El Bar Stratos se enorgullece de su historia y de la filosofía que lo sustenta, la cual atribuyen a la máxima de que «donde haya un buen tabernero con el clásico carácter sevillano, la comida no puede fallar». Esta premisa encuentra su encarnación en Paco López, cuñado del recordado Manolo Domenech, ex-futbolista que transformó su bar en uno de los referentes gastronómicos de Sevilla. Paco ha asumido el desafío de no solo preservar el legado de su cuñado, sino de enriquecerlo, manteniendo viva la llama de la excelencia culinaria y la satisfacción del cliente.Aquellos que aún rememoran la incomparable pringá de Manolo o su afamado montadito de mechá, reconocen en el Stratos la continuidad de una tradición de sabores que se graban en la memoria. Paco, al tomar las riendas tras el fallecimiento de Manolo, ha logrado que el bar siga siendo un punto de referencia para sevillanos y visitantes, consolidando su reputación y el aprecio de figuras como Pérez-Reverte, quien con su elección valida la autenticidad y el encanto de estos rincones de la ciudad.
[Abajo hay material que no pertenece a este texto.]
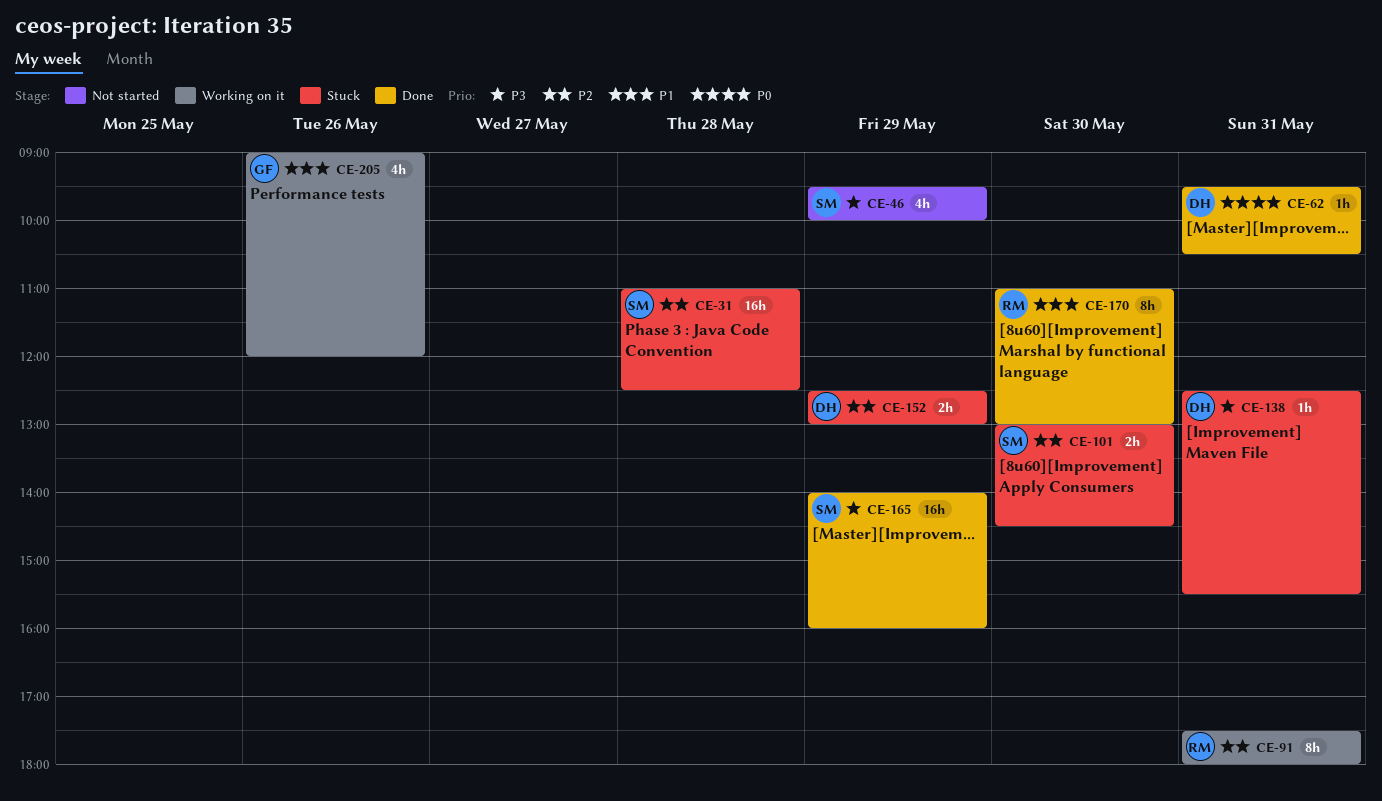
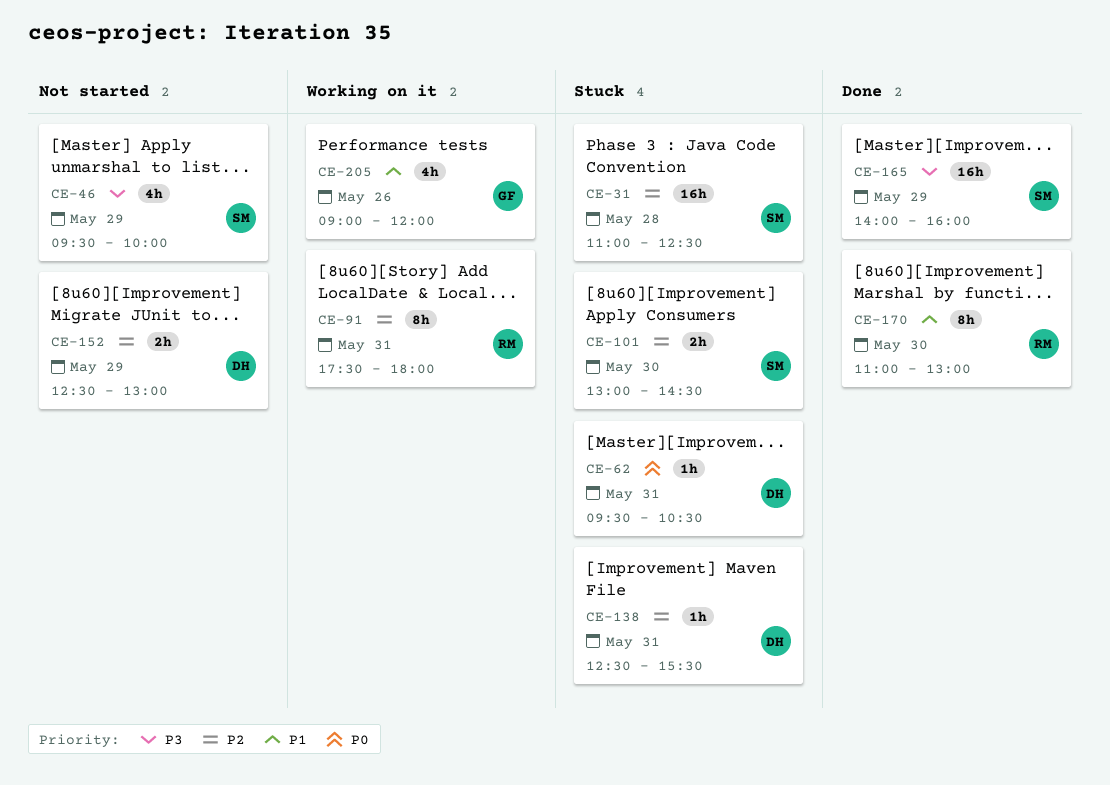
CE-62, status: Done -> Stuck
CE-138, priority: P3 -> P2
CE-152, status: Stuck -> Not started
Sevilla, Eje Vital e Inspirador para el Narrador

La relación de Pérez-Reverte con Sevilla es recíproca y profunda. La ciudad le ha concedido el título de Hijo Adoptivo, un honor que él mismo ha valorado, destacando cómo Sevilla se «lee como un libro de historia». Su fascinación por la ciudad se extiende más allá de lo gastronómico. Es un ferviente admirador de la estética y el dramatismo de la Semana Santa sevillana, declarándose «devoto artísticamente» de imágenes como El Cachorro, cuya mirada al cruzar el puente de Triana ha descrito en artículos memorables como la máxima expresión del ser humano frente a su destino.Además, la capital hispalense es un personaje más en muchas de sus novelas. En La piel del tambor, Sevilla se presenta con sus claroscuros, con escenarios como la ficticia Iglesia de Nuestra Señora de las Lágrimas. En las aventuras del Capitán Alatriste, la Sevilla del Siglo de Oro emerge como una vibrante «Babilonia de España», puerta de las Indias, donde se dibujan el Arenal y la Cárcel Real con una crudeza magistral. Incluso en su trilogía de Falcó, el espía Lorenzo Falcó transita por las calles sevillanas, revelando una ciudad de contrastes durante la posguerra. Estos detalles literarios consolidan su lazo con Sevilla, mostrándola no solo como un escenario, sino como una musa constante que nutre su obra y su vida personal.